# Romania SOF CQB & H2H



## JBS (Mar 25, 2009)

[ame="http://www.youtube.com/watch?v=KNmiDQ5m4AI"]YouTube - Special Forces training - fighting[/ame]


----------



## 104TN (Mar 25, 2009)

I didn't actually see any of the video, I was too busy wondering WTF is up with that music.


----------



## Operator (Mar 25, 2009)

Where can i download that song!?!?!

Easter Europe including Russia has always enjoyed showing this fancy coreographed kung fu shit to the rest of the world. 

Im sure any real life SWAT officer in this forum can explain how difficult it is to neutralize an e.g. amphetamine drugged up suspect with their bare hands.

Well western forces and their hand to hand combat must suck real bad, just look at this video and see how easy its done


----------



## 104TN (Mar 25, 2009)

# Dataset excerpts
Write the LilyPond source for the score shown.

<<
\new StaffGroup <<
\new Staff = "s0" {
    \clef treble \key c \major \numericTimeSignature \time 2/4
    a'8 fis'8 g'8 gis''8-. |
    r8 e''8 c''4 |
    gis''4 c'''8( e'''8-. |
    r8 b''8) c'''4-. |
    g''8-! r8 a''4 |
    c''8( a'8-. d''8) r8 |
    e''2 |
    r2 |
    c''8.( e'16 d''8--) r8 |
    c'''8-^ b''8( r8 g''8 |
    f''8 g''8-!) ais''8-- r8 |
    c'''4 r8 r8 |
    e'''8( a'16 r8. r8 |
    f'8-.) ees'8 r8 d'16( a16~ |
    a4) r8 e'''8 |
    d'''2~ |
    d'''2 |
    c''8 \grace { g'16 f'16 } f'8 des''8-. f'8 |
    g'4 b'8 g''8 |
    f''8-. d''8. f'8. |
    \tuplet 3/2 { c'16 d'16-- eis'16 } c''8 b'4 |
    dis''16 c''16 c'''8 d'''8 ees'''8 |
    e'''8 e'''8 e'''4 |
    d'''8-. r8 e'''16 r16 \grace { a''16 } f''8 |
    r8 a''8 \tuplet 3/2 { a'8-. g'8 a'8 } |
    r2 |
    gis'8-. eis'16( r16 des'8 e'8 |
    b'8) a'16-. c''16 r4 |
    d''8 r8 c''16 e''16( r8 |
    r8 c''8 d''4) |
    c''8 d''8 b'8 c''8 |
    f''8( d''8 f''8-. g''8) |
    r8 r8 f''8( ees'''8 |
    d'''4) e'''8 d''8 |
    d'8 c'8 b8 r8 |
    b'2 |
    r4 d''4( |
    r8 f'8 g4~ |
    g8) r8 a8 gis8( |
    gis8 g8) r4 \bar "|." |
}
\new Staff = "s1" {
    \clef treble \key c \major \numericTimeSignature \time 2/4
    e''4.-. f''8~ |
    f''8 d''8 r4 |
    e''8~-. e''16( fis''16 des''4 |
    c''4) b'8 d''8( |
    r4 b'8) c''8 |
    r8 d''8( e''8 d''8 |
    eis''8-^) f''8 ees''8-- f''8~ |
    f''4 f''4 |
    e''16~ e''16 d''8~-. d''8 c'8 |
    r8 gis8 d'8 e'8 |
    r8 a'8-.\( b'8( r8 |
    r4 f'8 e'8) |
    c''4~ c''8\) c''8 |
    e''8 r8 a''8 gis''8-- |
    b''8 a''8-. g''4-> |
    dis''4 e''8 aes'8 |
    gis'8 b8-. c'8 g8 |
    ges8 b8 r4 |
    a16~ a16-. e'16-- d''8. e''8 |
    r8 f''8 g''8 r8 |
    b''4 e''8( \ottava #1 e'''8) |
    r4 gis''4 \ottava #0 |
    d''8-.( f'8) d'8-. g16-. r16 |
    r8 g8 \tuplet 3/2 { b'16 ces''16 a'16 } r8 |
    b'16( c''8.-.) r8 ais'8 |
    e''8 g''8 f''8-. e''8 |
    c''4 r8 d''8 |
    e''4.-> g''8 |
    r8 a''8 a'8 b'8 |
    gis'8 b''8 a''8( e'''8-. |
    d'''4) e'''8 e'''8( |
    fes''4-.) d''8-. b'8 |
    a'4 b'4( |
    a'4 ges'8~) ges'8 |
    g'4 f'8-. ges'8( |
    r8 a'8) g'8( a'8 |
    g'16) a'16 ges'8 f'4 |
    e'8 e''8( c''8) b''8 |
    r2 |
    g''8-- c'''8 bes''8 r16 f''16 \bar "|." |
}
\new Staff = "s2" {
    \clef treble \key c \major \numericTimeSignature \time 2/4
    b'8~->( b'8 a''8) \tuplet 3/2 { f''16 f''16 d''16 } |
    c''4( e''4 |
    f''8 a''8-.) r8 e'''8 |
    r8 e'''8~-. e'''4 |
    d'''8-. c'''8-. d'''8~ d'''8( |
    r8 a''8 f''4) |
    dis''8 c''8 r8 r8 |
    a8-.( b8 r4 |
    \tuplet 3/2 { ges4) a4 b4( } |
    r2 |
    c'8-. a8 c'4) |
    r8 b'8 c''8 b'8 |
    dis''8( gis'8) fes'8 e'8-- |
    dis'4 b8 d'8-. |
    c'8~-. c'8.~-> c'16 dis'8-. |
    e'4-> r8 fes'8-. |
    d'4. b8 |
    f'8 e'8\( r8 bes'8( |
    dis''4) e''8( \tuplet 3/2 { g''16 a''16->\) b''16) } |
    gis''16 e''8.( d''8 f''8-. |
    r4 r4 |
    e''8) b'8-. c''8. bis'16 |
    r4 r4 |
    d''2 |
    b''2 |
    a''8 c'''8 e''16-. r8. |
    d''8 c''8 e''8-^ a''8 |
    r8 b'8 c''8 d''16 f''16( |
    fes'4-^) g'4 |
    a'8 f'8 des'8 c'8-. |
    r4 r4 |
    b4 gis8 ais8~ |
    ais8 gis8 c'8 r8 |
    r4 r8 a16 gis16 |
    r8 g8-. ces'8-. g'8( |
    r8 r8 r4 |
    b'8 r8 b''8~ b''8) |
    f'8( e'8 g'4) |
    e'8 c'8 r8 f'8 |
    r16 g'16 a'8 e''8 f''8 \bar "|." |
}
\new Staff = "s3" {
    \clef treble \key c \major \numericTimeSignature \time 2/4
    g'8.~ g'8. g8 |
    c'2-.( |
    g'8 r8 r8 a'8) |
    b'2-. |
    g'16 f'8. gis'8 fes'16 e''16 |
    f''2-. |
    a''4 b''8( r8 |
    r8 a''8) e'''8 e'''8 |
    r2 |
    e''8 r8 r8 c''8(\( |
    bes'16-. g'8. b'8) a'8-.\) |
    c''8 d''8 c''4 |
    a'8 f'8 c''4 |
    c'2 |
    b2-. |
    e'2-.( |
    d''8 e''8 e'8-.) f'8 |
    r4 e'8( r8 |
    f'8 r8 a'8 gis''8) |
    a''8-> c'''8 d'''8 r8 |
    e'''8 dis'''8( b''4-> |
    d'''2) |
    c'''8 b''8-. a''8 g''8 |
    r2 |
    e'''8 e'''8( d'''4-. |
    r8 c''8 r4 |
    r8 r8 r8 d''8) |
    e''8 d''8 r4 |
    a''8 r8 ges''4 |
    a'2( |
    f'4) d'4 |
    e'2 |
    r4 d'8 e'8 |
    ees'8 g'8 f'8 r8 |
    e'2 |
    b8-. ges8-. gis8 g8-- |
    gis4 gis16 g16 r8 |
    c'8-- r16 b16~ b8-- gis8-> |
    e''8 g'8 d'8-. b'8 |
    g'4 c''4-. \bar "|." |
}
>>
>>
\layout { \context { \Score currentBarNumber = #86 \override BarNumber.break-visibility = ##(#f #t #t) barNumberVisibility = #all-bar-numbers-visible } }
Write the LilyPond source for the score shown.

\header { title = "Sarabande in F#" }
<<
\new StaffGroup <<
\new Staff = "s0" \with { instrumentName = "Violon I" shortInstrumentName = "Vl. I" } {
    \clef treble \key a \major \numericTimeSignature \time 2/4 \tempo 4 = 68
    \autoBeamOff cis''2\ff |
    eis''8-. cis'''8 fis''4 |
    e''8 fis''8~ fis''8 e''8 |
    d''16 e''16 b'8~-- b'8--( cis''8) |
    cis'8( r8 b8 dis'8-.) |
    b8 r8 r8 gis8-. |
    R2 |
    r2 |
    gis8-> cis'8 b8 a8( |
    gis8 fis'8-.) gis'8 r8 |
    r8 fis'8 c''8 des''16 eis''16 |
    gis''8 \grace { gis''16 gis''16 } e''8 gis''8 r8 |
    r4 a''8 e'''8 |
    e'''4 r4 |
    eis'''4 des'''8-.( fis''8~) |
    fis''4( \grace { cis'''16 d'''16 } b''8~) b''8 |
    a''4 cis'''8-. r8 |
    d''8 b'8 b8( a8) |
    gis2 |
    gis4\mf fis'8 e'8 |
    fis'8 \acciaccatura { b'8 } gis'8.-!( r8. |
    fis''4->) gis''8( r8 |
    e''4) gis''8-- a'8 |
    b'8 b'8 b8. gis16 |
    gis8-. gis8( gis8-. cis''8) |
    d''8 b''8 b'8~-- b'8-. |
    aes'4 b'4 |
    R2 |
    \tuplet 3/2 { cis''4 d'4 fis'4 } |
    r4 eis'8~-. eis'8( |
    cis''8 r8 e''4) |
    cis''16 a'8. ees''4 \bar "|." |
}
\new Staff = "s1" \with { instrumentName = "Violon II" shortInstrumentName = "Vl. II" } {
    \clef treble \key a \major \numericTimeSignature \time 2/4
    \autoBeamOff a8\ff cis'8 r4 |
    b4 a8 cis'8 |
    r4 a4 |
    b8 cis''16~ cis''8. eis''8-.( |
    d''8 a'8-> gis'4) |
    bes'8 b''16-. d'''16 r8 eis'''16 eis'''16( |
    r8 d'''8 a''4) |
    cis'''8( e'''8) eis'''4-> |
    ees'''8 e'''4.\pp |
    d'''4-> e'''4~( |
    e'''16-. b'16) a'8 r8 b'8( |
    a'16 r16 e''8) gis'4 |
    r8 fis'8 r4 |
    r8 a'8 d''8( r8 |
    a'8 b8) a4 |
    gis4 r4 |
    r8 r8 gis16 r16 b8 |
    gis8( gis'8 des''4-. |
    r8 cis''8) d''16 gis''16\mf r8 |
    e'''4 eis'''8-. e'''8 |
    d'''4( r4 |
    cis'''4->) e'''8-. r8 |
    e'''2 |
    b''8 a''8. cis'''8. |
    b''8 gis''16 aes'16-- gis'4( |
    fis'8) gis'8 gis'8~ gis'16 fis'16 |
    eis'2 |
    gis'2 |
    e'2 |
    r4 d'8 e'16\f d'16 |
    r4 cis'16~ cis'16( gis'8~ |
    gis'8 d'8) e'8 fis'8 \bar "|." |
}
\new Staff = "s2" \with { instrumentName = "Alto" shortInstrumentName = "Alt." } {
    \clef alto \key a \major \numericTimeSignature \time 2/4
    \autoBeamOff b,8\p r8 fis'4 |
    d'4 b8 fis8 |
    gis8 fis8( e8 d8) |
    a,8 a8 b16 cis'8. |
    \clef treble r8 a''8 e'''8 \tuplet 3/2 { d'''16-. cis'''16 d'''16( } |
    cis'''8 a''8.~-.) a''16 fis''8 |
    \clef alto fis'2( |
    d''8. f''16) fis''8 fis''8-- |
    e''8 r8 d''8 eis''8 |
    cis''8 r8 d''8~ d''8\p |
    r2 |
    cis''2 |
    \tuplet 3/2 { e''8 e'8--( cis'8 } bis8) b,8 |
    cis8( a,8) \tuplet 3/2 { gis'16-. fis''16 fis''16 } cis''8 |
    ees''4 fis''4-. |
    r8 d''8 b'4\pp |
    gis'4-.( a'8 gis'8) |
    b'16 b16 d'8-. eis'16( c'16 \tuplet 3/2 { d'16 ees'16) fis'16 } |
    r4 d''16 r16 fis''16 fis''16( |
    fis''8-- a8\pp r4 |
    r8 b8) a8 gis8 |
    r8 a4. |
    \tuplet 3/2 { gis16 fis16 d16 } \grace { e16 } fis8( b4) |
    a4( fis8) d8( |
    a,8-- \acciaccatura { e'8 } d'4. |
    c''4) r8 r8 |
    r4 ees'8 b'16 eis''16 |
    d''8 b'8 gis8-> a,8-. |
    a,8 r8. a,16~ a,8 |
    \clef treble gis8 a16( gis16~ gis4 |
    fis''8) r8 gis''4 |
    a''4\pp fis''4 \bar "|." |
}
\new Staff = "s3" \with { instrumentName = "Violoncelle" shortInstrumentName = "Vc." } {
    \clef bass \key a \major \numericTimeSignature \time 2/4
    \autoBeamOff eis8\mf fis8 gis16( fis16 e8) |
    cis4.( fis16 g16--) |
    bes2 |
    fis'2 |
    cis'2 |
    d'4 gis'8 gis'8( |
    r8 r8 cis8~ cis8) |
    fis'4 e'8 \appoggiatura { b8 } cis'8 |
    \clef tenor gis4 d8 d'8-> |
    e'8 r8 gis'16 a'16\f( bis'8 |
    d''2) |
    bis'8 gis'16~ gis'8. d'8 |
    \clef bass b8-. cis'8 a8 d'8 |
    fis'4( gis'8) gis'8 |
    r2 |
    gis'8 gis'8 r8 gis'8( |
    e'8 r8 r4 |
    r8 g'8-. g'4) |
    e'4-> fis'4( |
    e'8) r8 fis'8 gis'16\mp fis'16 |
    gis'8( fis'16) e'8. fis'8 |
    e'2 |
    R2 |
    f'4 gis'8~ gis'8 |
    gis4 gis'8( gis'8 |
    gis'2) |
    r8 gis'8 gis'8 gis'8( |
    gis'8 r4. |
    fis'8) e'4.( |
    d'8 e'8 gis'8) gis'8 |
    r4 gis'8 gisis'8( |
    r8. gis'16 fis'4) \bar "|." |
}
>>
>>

# Task list
1. Duplicate the part of the forum thread starting with "Where can i" and going on through "of the world.".
2. Answer these questions about the forum thread:
(a) What title is given to the video linked in the first post?
(b) What kept 104TN from seeing any of the video?
(c) What kind of suspect does Operator say is difficult to neutralize with bare hands?
This material has no connection to the forum thread.

# Completed exercise
1.
Where can i download that song!?!?!

Easter Europe including Russia has always enjoyed showing this fancy coreographed kung fu shit to the rest of the world.

2.
(a) YouTube - Special Forces training - fighting
(b) Being too busy wondering what was up with the music
(c) A suspect drugged up on amphetamine